→ **EXERCISE AIM**
Pictures excluded, reproduce exactly the lines below from the one with "vfov_deg: 73.9" through the one with "focal_mm: 25", both included.

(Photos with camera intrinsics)

====

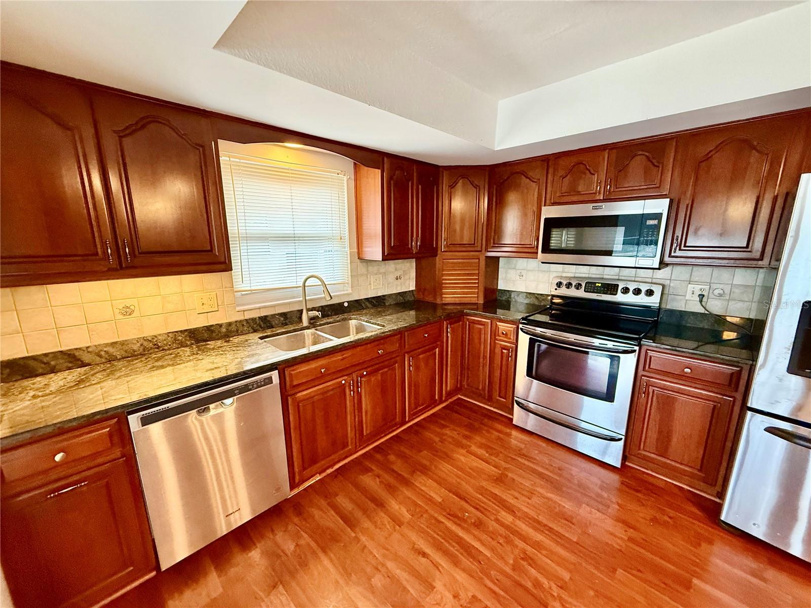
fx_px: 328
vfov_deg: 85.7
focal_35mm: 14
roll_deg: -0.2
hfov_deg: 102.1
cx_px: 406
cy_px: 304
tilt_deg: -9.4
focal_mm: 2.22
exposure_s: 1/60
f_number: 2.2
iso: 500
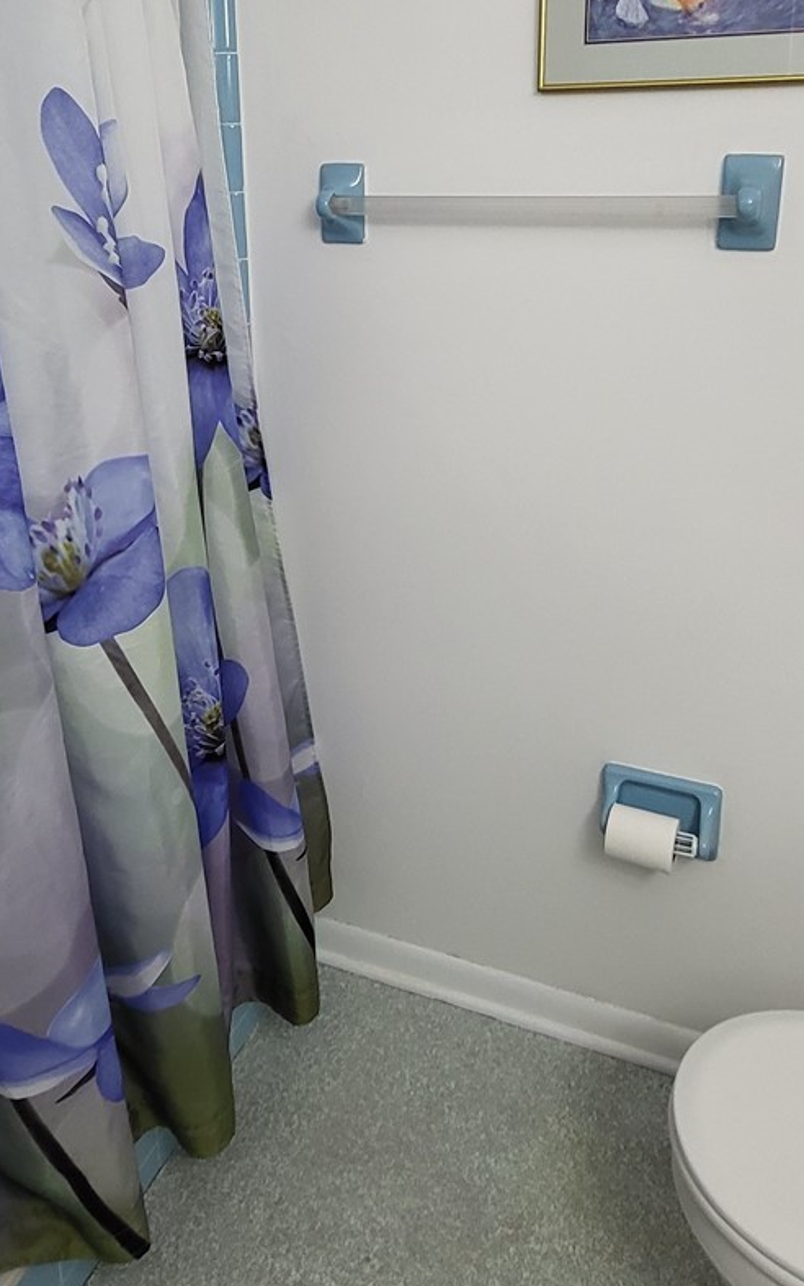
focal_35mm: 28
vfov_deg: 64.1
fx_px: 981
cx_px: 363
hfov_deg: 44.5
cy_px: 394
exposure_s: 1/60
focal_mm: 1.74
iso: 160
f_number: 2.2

====

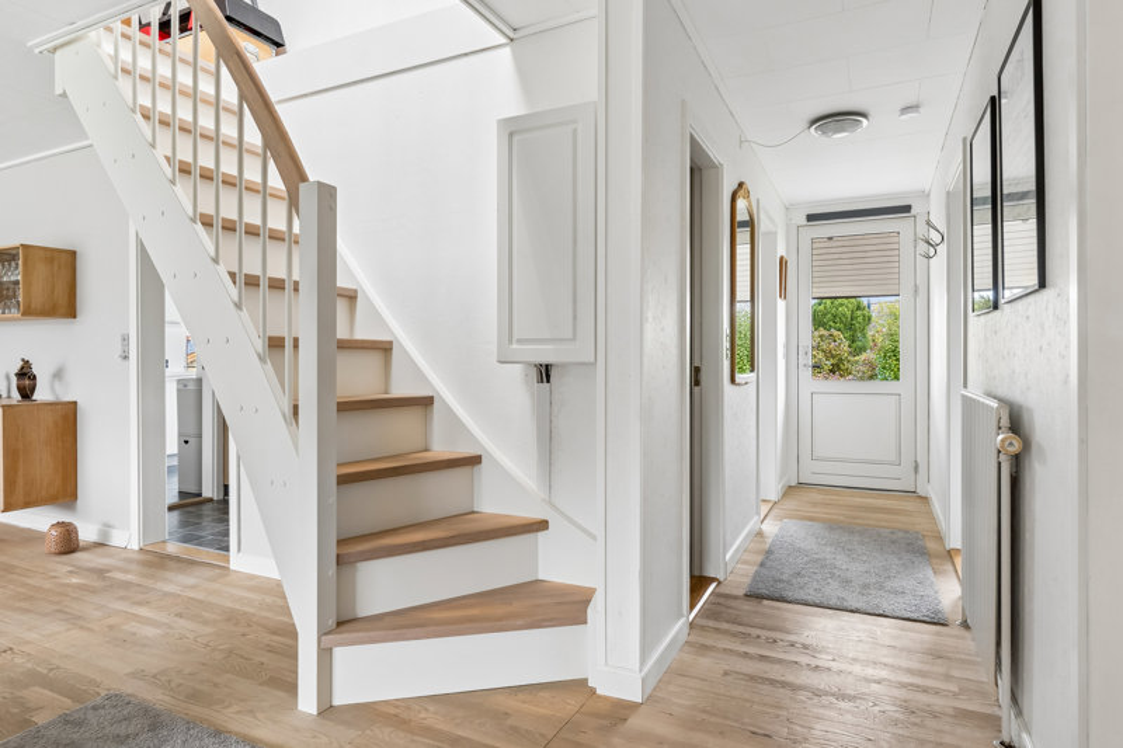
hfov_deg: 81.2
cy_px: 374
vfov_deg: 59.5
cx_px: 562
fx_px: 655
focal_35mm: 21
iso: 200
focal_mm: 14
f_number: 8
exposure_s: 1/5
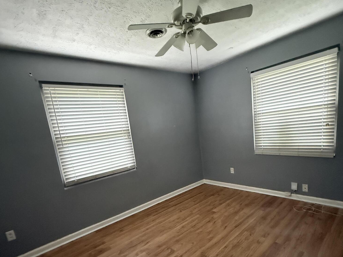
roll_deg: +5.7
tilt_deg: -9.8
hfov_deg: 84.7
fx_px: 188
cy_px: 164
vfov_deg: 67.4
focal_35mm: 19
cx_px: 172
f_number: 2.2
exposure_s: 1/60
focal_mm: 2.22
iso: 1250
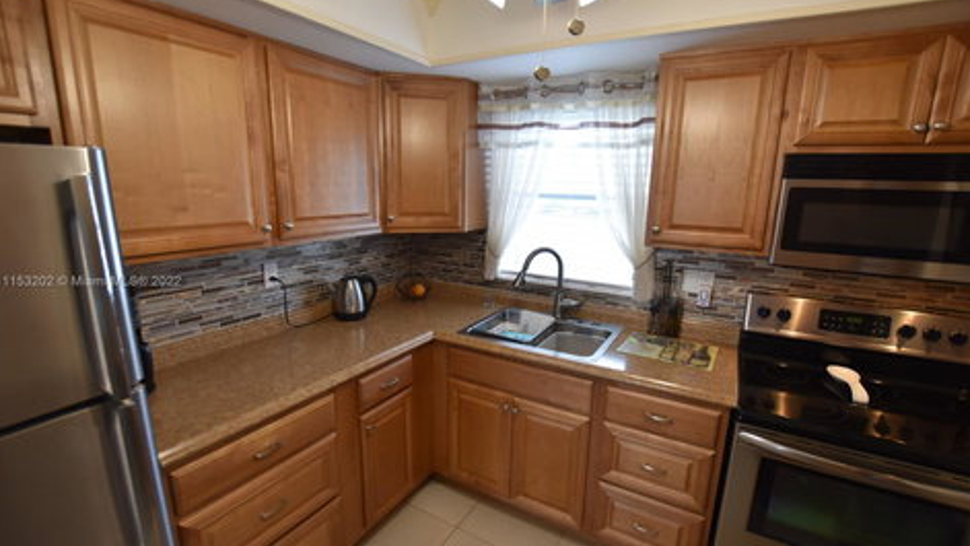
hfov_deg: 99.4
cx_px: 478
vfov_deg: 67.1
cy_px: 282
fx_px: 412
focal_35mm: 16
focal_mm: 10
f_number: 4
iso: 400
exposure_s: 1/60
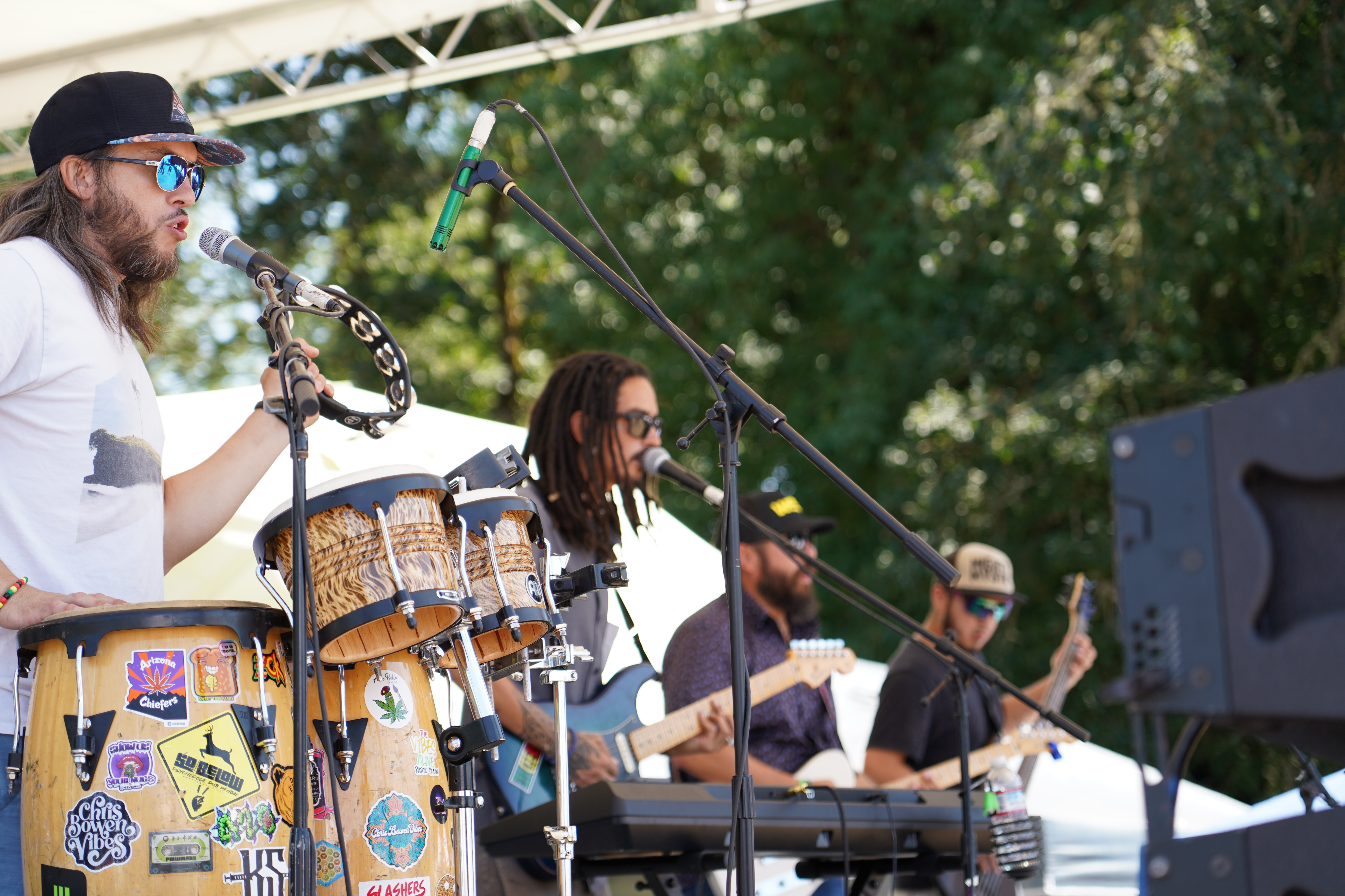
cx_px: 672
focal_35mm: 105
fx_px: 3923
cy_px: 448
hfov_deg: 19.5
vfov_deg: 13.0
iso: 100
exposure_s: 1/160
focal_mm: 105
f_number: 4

====

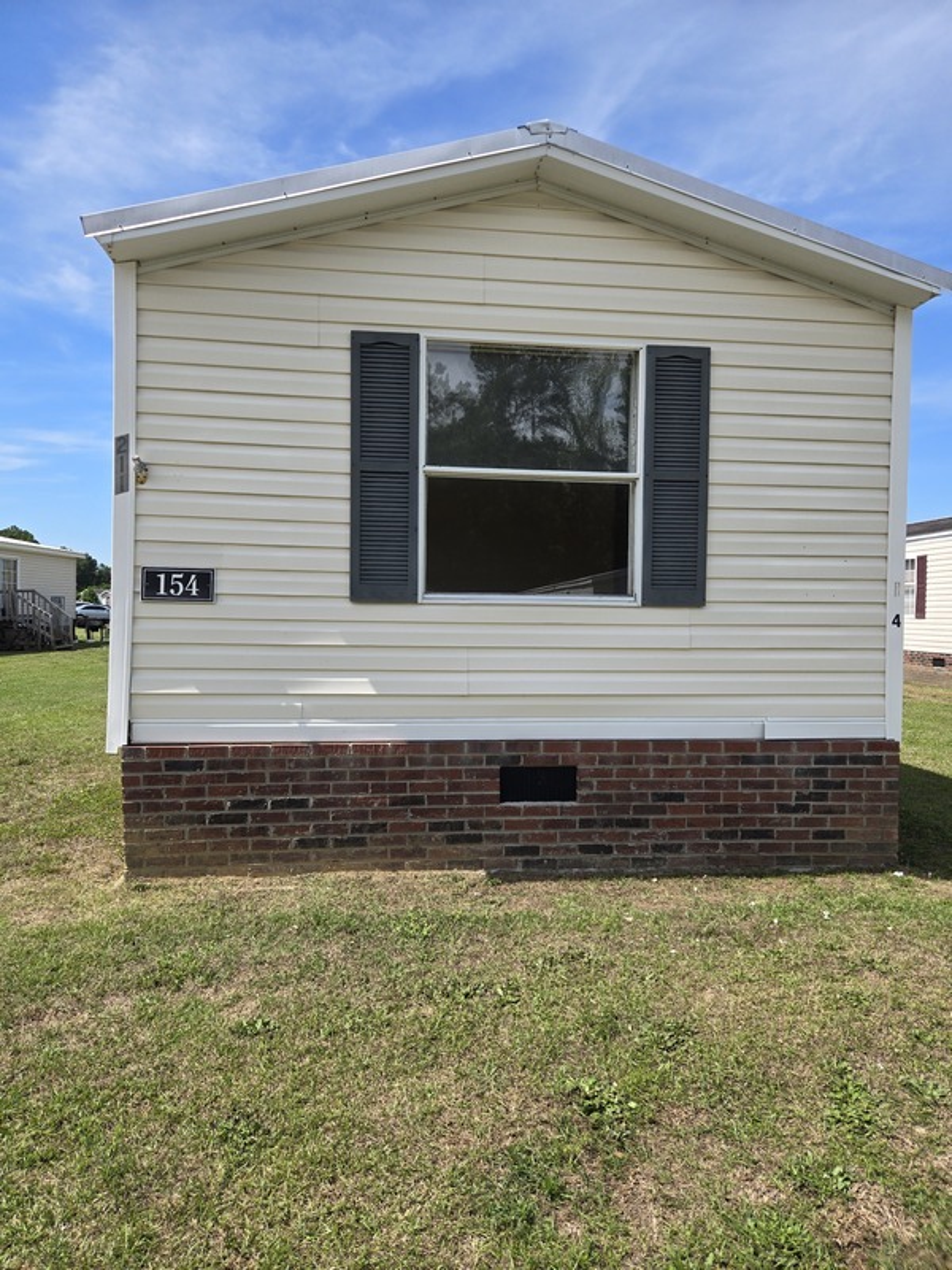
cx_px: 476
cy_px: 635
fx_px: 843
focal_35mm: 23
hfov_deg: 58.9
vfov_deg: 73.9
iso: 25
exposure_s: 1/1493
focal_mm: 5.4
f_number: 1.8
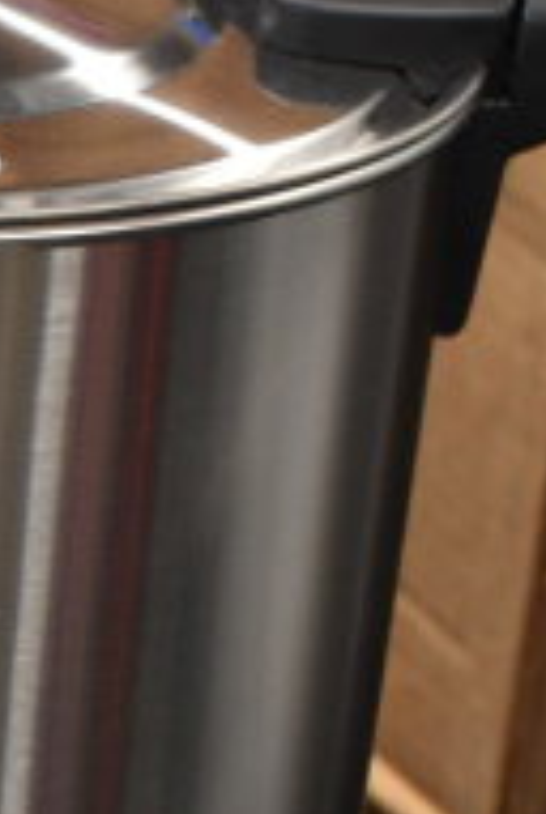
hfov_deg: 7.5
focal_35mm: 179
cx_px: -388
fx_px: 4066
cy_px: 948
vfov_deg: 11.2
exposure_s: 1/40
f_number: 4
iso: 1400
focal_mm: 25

====

→ **RESULT FOR THIS EXERCISE**
vfov_deg: 73.9
iso: 25
exposure_s: 1/1493
focal_mm: 5.4
f_number: 1.8
hfov_deg: 7.5
focal_35mm: 179
cx_px: -388
fx_px: 4066
cy_px: 948
vfov_deg: 11.2
exposure_s: 1/40
f_number: 4
iso: 1400
focal_mm: 25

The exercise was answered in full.